Growing up in the shopping mall sprawl of the American Southwest the sight of a sun baked abandoned storefront is not unfamiliar to me. Large chains going the way of the dinosaurs, tv showroom floors lay empty, signs leaving stains on the concrete where they were once displayed with pride. Same goes for tinier retailers, Amazon slowly creeping in on every market, until inevitable monopoly turns the classic window display into a tepid yellow locker.
It’s strange that people will abandon their neighbor in exchange for personal convenience. In John Lehr’s, “The Island Position” we examine the last-ditch efforts of struggling retailers as they attempt to entice the world from their windows in hopes of weathering the storm of late capitalism.
When faced with Lehr’s images I’m immediately reminded of Eugene Atget’s Paris storefront photographs. In a way they act as a mirror to one another but remain equally relevant to their time periods. Lehr’s images bright and colorful, Atget’s whimsical black and white. The beginning of a potentially apocalyptic now and the dawning of surrealism.
Photographed almost a century apart. Both acting as commentary on the commerce of their time.
The Island position also reminds me of another MACK book, Paul Graham’s, “Does Yellow Run Forever” which shows a string of cash for gold stores, rainbows, and portraits in order to suggest a mythos or the idea of the pot of gold at the end of the rainbow, reinforcing the concept of money as sanctuary. Strangely, Lehr attempts to show the humanity of his found window fronts completely void of any literal representation of the human element. There are no people in this book, just the idea of exchange, hand drawn pleas for pennies and endless suggestions of a fallen empire. A constant reminder that our infrastructure will outlast us.
This leads me to believe there is a spiritual questioning here. If there is no one around to worship god, does god even exist? People have often described shopping as a spiritual experience – the peculiar late capitalist appellation “retail therapy.” What happens when there is nowhere left to buy? What happens to that ritual? What happens to the followers of the almighty dollar, euro, pound, yen, peso? While it’s hard to imagine a world without going to the store, it doesn’t seem far from reality.

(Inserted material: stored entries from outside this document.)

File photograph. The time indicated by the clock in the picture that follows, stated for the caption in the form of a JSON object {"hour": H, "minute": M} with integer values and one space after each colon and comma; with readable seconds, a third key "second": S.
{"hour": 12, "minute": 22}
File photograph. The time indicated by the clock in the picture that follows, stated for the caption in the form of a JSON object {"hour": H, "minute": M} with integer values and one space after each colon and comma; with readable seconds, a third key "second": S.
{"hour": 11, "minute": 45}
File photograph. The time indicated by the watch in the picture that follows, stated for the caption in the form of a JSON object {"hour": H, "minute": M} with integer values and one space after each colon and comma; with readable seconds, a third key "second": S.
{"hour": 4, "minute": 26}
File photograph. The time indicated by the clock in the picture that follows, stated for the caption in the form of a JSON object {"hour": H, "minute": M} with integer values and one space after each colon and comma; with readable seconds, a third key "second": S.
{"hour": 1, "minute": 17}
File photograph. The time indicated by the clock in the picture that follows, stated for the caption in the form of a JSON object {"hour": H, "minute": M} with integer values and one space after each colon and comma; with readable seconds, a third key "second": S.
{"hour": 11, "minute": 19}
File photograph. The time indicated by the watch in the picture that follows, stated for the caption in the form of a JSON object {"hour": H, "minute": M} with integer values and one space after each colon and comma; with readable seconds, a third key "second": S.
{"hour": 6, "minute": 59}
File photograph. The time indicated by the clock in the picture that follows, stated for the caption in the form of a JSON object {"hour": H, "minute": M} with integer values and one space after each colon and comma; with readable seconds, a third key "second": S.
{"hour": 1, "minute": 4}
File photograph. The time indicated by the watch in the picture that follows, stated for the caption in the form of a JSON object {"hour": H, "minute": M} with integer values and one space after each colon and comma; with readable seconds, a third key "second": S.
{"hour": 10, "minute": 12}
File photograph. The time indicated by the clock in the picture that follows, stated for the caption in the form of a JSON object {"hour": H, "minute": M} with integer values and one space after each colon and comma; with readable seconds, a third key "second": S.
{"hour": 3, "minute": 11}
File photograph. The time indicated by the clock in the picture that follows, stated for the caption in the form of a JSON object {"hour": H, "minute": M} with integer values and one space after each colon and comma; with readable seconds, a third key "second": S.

Typologies often leave me eager for statistics. I want to see the numbers, the geographical data, the information that can help me decode where these spaces of desperation are and where they will no longer be. While Lehr’s book feels heavy handed at times, it’s impossible to ignore the gravity of the subject matter contained within. The images are beautiful talismans of tragedy, puzzle pieces intrinsic to comprehending the collapse of American small retail, candy colored faded dreams, a potential destiny for many.
Lehr’s book isn’t a revelation in the world of photography, he’s not telling us something we don’t already know about the medium, or pushing us to places we never thought we’d go.
Rather, he’s showing us something we’ve likely become desensitized to. The constant collapse taking place around us as we watch the concrete turn to rubble and the tumbleweeds roll in.
The Island Position is an important document that serves as a reminder of where we are, where we once were, and where we are going. Worth a look regardless of one’s interest in the medium.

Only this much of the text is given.